French.china.org.cn | Mis à jour le 09. 11. 2018 | Mots clés : Shaoxing,Lu Xun
Zhou Lingfei (au centre), petit-fils de Lu Xun, prononce un discours à l’occasion de l’inauguration de l’exposition sur les résultats acquis par les Dialogues avec les grands maîtres depuis 5 ans. (PAULINE AIROLDI)


Du 27 au 30 septembre 2018, la ville chinoise de Shaoxing (province du Zhejiang), berceau de la calligraphie et ville natale du grand écrivain chinois Lu Xun (1881-1936), a accueilli le Dialogue sino-français sur la littérature organisé par le Fonds culturel de Lu Xun.

L’héritage de Lu Xun

Figure de proue de la littérature chinoise du XXe siècle, Lu Xun est considéré comme un des fondateurs de la littérature chinoise contemporaine. Auteur de nouvelles, de poèmes, d’essais mais aussi traducteur et enseignant chercheur, sa pensée et son œuvre, qui véhiculent des valeurs humanistes et progressistes, ont profondément influencé la société chinoise contemporaine. Aujourd’hui, le Fonds culturel de Lu Xun, présidé par le petit-fils du grand écrivain, Zhou Lingfei, continue de faire vivre la pensée de Lu Xun et de promouvoir la communication et la compréhension entre les peuples et les cultures par le biais des échanges culturels. En 2014, en réponse à l’appel au respect et à la protection de la diversité culturelle lancé par le président Xi Jinping dans un discours prononcé à Paris au siège de l’UNESCO, le Fonds culturel de Lu Xun, soutenu par le gouvernement municipal de Shaoxing, a initié les Dialogues entre les grands maîtres dans le but de jeter un pont de communication entre la Chine et différents pays. Depuis 2014, ces dialogues ont mis à l’honneur Victor Hugo, Tolstoï, Tagore, Natsume Soseki et Dante. Organisé dans le cadre de ces Dialogues entre les grands maîtres, le Dialogue sino-français sur la littérature est une rencontre littéraire de haut niveau qui a réuni cette année des représentants des scènes littéraires françaises et chinoises, professeurs d’universités, chercheurs, éditeurs, conservateurs de musées, pour mener pendant trois jours de réflexions sur la littérature et l’importance des échanges littéraires dans le monde actuel. Lors de son allocution à l’occasion de l’inauguration du séminaire, Zhou Lingfei a rappelé que ces dialogues littéraires se veulent aussi des dialogues entre les peuples, qui doivent resserrer notre amitié, invoquant la pensée de son grand-père qui considérait l’art comme un canal idéal pour dissiper les incompréhensions et pour qui la sollicitude envers les autres était une qualité humaine essentielle.
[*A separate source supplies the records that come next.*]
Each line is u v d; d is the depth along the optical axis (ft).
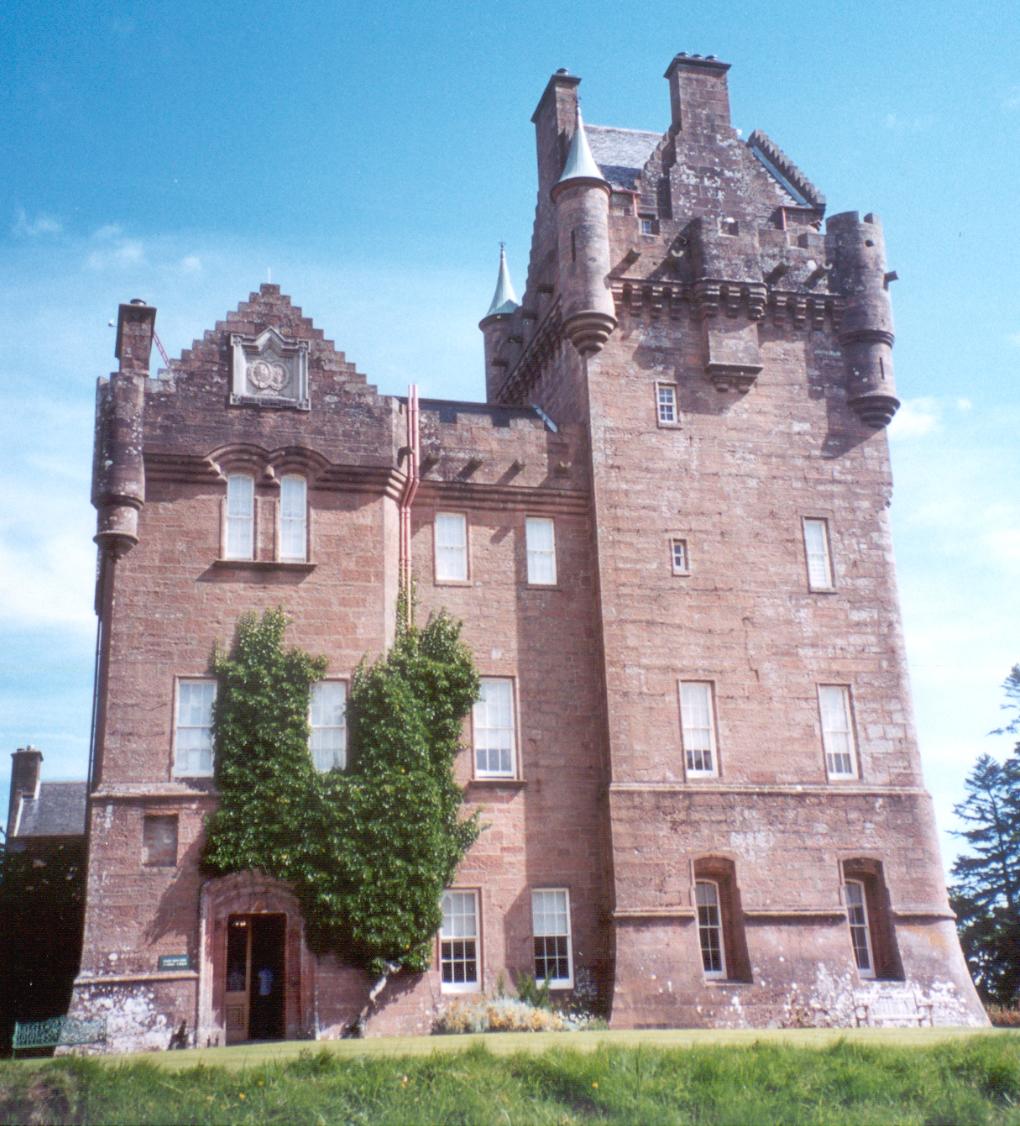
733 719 122.01
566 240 131.34
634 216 133.80
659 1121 65.82
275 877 104.53
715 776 119.85
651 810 116.57
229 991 104.22
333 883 104.73
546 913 115.14
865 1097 70.59
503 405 138.31
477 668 119.03
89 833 106.63
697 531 126.62
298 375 117.80
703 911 117.29
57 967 121.80
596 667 122.31
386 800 107.45
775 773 121.49
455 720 114.73
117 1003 99.40
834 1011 114.11
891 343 137.80
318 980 103.50
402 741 110.01
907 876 121.60
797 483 131.13
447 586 121.08
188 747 107.34
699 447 129.08
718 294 131.75
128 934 101.35
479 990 111.24
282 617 111.34
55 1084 70.49
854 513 132.16
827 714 125.70
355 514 116.57
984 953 196.75
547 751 119.14
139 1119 64.90
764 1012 112.37
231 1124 64.03
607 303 128.98
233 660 109.40
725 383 131.13
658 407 129.18
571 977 113.80
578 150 133.59
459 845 112.57
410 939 105.70
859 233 139.33
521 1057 76.54
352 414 118.21
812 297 136.05
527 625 122.21
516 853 115.44
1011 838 207.21
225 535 112.98
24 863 125.90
Des rencontres sous le signe de l’interculturalité

Le Dialogue sino-français sur la littérature qui s’est tenu en septembre dernier dans le cadre de la 5e Séance annuelle des Dialogues entre les grands maîtres a donc réuni de nombreux spécialistes issus de la sphère culturelle et littéraire chinoise ainsi que six invités français : Gwenaëlle Sifferlen, professeure de lettres modernes au Lycée français de Singapour, Michèle Guéret-Laferté et Myriam Dufour-Maître, toutes deux professeures à l’université de Rouen (France), Thibaut Julian, chercheur au Centre de recherches historiques de l’École des hautes études en sciences sociales (France), Xavier Bonnier, écrivain et professeur de l’université de Rouen et Yves Gagneux, directeur de la Maison Balzac à Paris. Pendant trois jours, les participants ont partagé leurs réflexions sur la littérature et les échanges littéraires sino-français et ont pris part à des activités culturelles riches et variées qui leur ont permis de découvrir Shaoxing, haut lieu culturel de la province chinoise du Zhejiang qui a vu défiler au fil des siècles de nombreux intellectuels chinois, poètes, calligraphes, écrivains et savants. Chaleureusement accueillis par les organisateurs et les participants chinois, les invités français ont été impressionnés par le programme du séminaire. Yves Gagneux a salué « une organisation exemplaire », Michèle Guéret-Laferté nous a confié avoir été impressionnée par le cadre imposant et la rencontre avec le petit-fils de Lu Xun. Myriam Dufour-Maître a quant à elle déclaré : « Je découvre émerveillée la culture chinoise. »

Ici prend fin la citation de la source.